Another head appeared and looked at him. This boy was stockier than the first, with hair so short that Drake wondered if he had taken a razor to it the week before. His face was pitted and his nose was large and flat as if it had been broken. The boy looked at him through cold eyes partially hidden under heavy lids. He heaved himself into the room, stood up and braced himself. Those cold eyes stared back at him again. They were evenly matched in height, although Drake thought the boy was probably older by a year or two.

‘What’s your name?’ asked the boy, who Drake would later learn was Abel Hicks.

‘Drake Vennor.’

Abel’s gaze traced the length of his body, taking in his clean hair, clothes and boots. He sniffed and walked around him whilst the other four climbed the ladder and settled on their beds to watch. Unconsciously, the muscles in Drake’s body tightened in readiness. It was not the welcome he had hoped for.

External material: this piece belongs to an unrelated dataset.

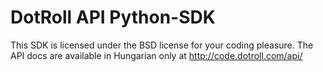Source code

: DotRoll API Python-SDK
======================

This SDK is licensed under the BSD license for your coding pleasure. The API docs are available 
in Hungarian only at http://code.dotroll.com/api/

Abel looked over his belongings, his gaze finally settling on Drake’s books. Drake braced himself but held his tongue. The boy had not done anything yet, best not jump to conclusions as to what he might do.

Abel picked a book up, opened it and began to roughly flick through the pages. Finally, he settled on a page. Imitating a gentleman’s accent, Abel began to read. The orphanage taught him to read, thought Drake, but not how to be friendly.

‘Using the es-pal-ier technique allows the growth of fruit trees to grow effi-ciently in a limited space.’

The boys laughed at his impersonation as they turned expectant eyes on Drake.

‘Espalier?’ asked Luke between gasps. ‘What’s espalier?’ His neighbour, Matthew, sobered and dug him in the ribs to be quiet.

‘Binding and trimming the branches of fruit trees to increase yield in a limited space,’ replied Drake evenly. He reached out his hand for the book, mindful that Abel had already soiled two of the pages with his earth-covered fingers.

Abel closed the book noisily and dropped it on the floor before Drake could take it. The book landed with a thud. Mark, the only boy still laughing, fell silent.

‘Fancy words are of no use when there is work to be done.’ Abel tilted his chin and looked at Drake down the bridge of his nose. ‘You ain’t anyone special, Vennor. You will have to work the same as we. Your books ain’t going to help you shovel shit and don’t you forget it.’